Girl blowing out candles on a birthday cake

If you want to heal, you must live more from your soul and less from your façade. This is the first of four healing shifts I teach to my coaching clients.

I came face to face with this reality again on our recent Grand Canyon pilgrimage. I saw again, more deeply than before, how my insatiable search for safety after my dad died was driven by my social self. My façade. The part of me that desperately wanted to feel secure, and thought that following the rules and keeping everyone around me happy was the way to do that.

Our façade has many names. Martha Beck calls this part of us, constructed in response to social expectations that begin virtually at birth, our “social self.” Franciscan and prolific author Richard Rohr calls it our “false self.” Jungian James Hollis calls it our “psyche.” Buddhist teacher and psychologist Tara Brach calls it our “spacesuit self.” It’s the part of us that speaks in “should” and “have to.” The part that strives to be nice at all costs.

Our facades will never know peace. Only our souls know peace.

We all have facades. Our facades are necessary. Our social selves keep society’s gears running smoothly. Our social selves help us navigate four-way stops and dentist appointments. Our façade, our social self, the part that looks outside ourselves for direction and approval, has its place.

Maintaining our façade, our social self, requires energy. Façades, because they’re constructed and flimsy like false store fronts in old Western movies, take work to keep up. This is why many of my clients run out of steam in their middle decades. They’ve been working so hard to be who everyone outside themselves expects them to be, that they hit a wall.

The first half of life is often about running around accumulating identities – credentials, careers, achievements. The second half of life is often when we shed this surface stuff, because maintaining it takes energy we just don’t want to expend anymore.

This feeling of running out of steam, of hitting a wall, is commonly known as a “midlife crisis.” It’s when women wake up, look around at the life they’ve created with their choices, and decide to recommit to themselves and their priorities.

What’s the alternative to living from your façade?

Living from your soul. Your soul is sturdy, rooted, and peaceful. Your soul is who you came into this life as. The same teachers listed above also have many names for the soul: “True self.” “Essential self.” “Authentic self.” Your soul says “I want to” and “I yearn for.” Your soul craves real, kind, and good, not nice. 

Parker Palmer calls our soul the “taproot,” the part of us that connects us to what James Hollis calls the Divine Energy. Since my Camino vision of God as a deep Wombish Heart, I imagine my soul as an umbilical cord connecting me to that Divine Energy, my source and nourishment.

Your metaphor for your soul will be personal to you. You may have many metaphors for your soul. I hope you do, because something this foundational is too important to contain with only one label.

How do you know if you’re living from your façade or living from your soul?

They feel different in your body.

When we’re situated in and identified with our social selves, we won’t feel peaceful. When our social selves are driving the bus, we feel graspy. Anxious. Unrooted and ungrounded. And fearful.
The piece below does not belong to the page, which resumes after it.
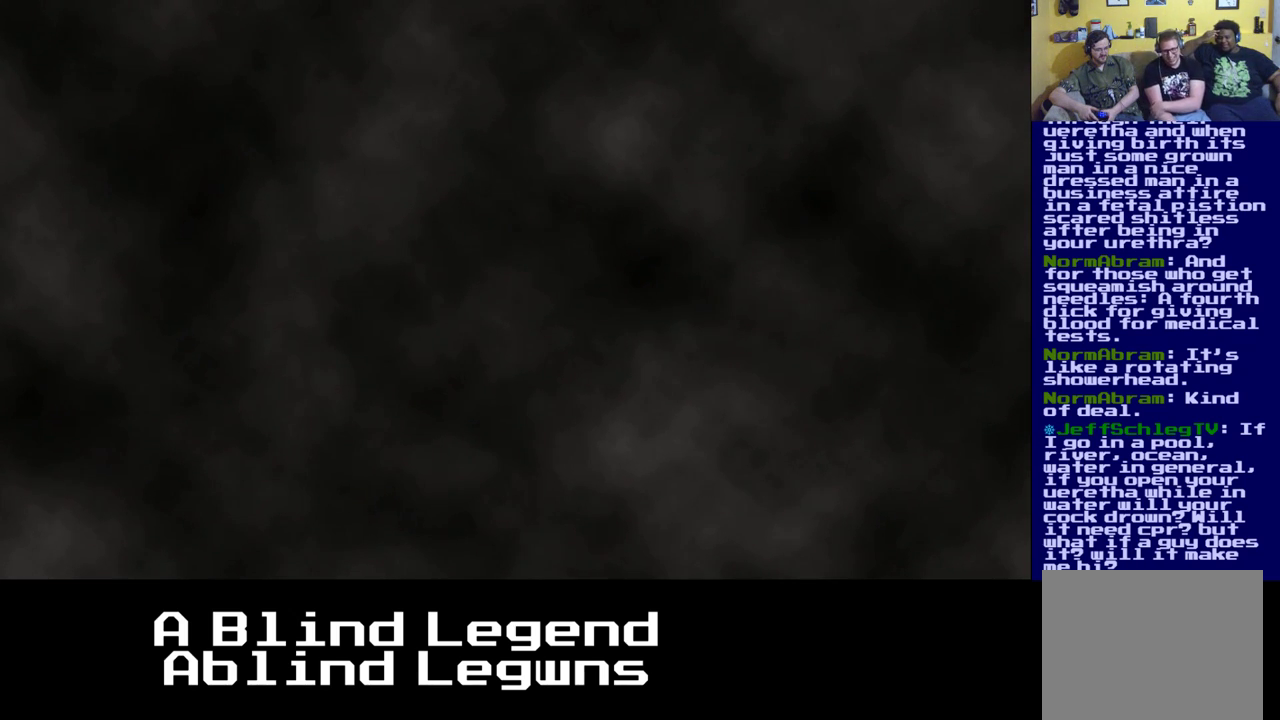
{"buttons": [], "left_stick": "center", "right_stick": "center", "events": [[317, "right_stick", "center"]]}
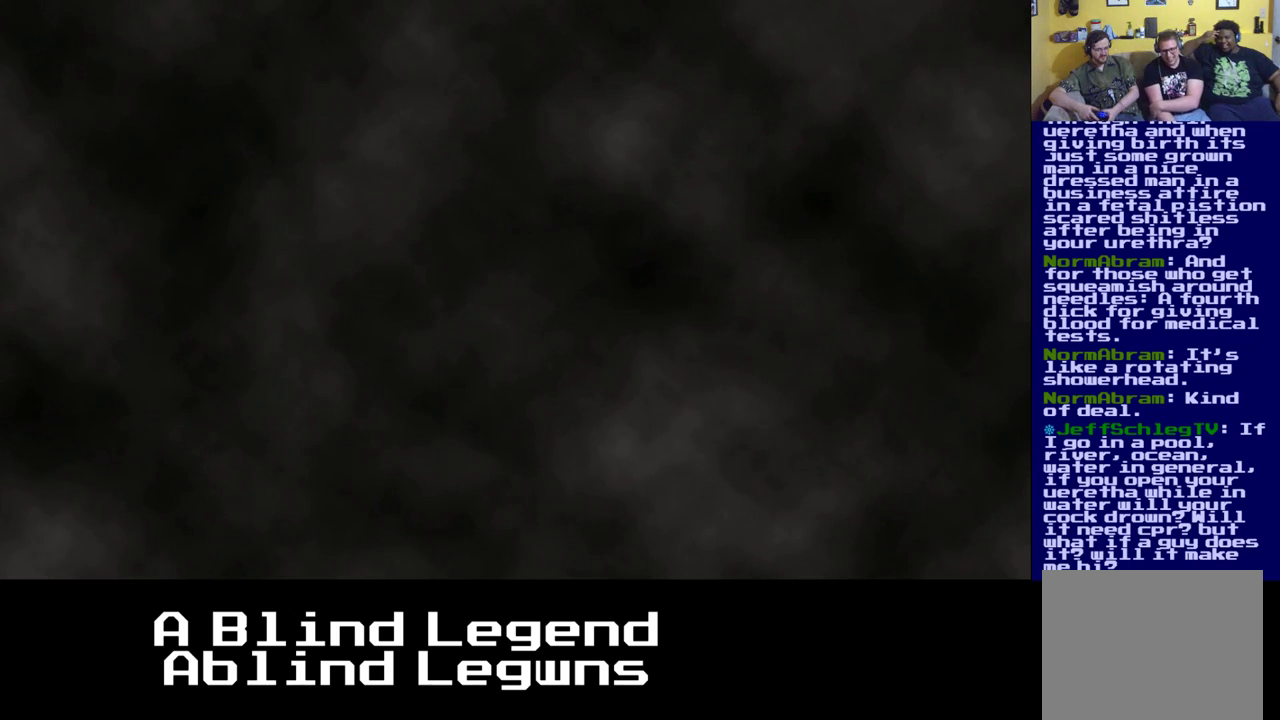
{"buttons": [], "left_stick": "center", "right_stick": "center", "events": []}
Remember a time in your life when you experienced deep peace. What sensations did you feel in your body? That’s your soul’s signature. Hold onto that knowing. 

So what? Why does this matter?

Learning to discern whether you’re living from soul or façade is foundational to healing. When you choose to redirect your precious energy and attention away from maintaining your façade, when you focus instead on relearning the contours of your soul and regaining trust in yourself, you will, inevitably, recommit to your life and your priorities.

When you recommit to your life and your priorities, you bring your authentic, whole, messy self with all her strength, knowledge, and compassion to our shared world.

We don’t need you to be nice. We need you to be who you are, fully and honestly. We need you to bring your gifts to this wild party!

(For a light-hearted cinematic take on this shift, check out “Legally Blonde,” now streaming on Netflix.)